抜粋した文章:
#####

複数の、または、すべての画面種別で同じ処理を実行する場合は、それぞれの分岐の then
から線をつなげてください。
図:登録画面を表示する際にのみ実行したい処理の場合
図:登録画面と編集画面を表示する際に実行したい処理の場合
アプリケーションのフォームの入力項目に初期値を設定したい場合は、出力値の data
オブジェクトの配下のパラメータに設定したい値をマッピングします。
パラメータ名は、フォーム作成時に設定したフィールド識別IDに対応しています。
「明細テーブル」、「グリッドテーブル」、「スプレッドシート」のテーブルのデータは、テーブル識別IDをパラメータ名とするオブジェクトの配列です。
以下に data
オブジェクトの構造の例を示します。

#####

作業項目: 抜粋した文章の中で、テーブル識別IDをパラメータ名とするオブジェクトの配列としてデータを持つとされているテーブルを、すべて挙げてください。 これらの行は別の出典から取ったものです。

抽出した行
#####

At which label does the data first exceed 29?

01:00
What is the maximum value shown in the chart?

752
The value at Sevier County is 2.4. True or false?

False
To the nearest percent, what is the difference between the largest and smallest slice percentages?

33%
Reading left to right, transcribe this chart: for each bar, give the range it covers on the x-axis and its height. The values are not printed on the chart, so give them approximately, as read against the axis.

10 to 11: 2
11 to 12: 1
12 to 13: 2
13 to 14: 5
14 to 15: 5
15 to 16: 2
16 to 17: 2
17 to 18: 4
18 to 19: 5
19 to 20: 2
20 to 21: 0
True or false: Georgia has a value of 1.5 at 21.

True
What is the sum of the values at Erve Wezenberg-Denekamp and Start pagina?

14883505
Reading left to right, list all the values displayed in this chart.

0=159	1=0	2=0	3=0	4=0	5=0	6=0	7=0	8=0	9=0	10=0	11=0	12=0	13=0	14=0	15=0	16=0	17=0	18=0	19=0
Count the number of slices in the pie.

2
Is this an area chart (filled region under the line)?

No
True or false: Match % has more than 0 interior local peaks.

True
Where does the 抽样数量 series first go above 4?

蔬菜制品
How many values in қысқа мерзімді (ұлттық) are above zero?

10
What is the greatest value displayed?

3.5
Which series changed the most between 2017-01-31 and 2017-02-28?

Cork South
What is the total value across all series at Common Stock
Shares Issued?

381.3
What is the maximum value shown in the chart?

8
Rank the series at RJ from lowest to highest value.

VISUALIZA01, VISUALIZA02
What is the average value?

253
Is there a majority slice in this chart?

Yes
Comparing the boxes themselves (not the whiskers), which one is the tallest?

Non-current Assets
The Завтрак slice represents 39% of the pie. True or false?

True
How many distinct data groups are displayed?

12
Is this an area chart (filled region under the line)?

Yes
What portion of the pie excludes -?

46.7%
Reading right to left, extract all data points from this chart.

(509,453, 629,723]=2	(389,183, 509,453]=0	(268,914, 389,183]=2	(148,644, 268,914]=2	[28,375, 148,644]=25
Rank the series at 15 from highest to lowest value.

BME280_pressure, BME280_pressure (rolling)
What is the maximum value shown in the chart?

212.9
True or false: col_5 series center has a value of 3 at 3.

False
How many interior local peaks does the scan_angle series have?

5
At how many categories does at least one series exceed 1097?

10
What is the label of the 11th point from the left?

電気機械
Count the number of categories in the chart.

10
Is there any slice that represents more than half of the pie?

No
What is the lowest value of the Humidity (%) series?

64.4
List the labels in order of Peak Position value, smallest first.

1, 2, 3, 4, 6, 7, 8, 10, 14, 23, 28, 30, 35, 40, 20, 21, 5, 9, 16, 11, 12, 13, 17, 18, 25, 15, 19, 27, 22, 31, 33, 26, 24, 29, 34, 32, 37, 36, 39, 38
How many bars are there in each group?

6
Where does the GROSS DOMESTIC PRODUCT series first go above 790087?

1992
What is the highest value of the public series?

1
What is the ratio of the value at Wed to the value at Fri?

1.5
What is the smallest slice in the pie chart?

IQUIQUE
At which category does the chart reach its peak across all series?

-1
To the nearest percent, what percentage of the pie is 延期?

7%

#####

結果: 明細テーブル、グリッドテーブル、スプレッドシート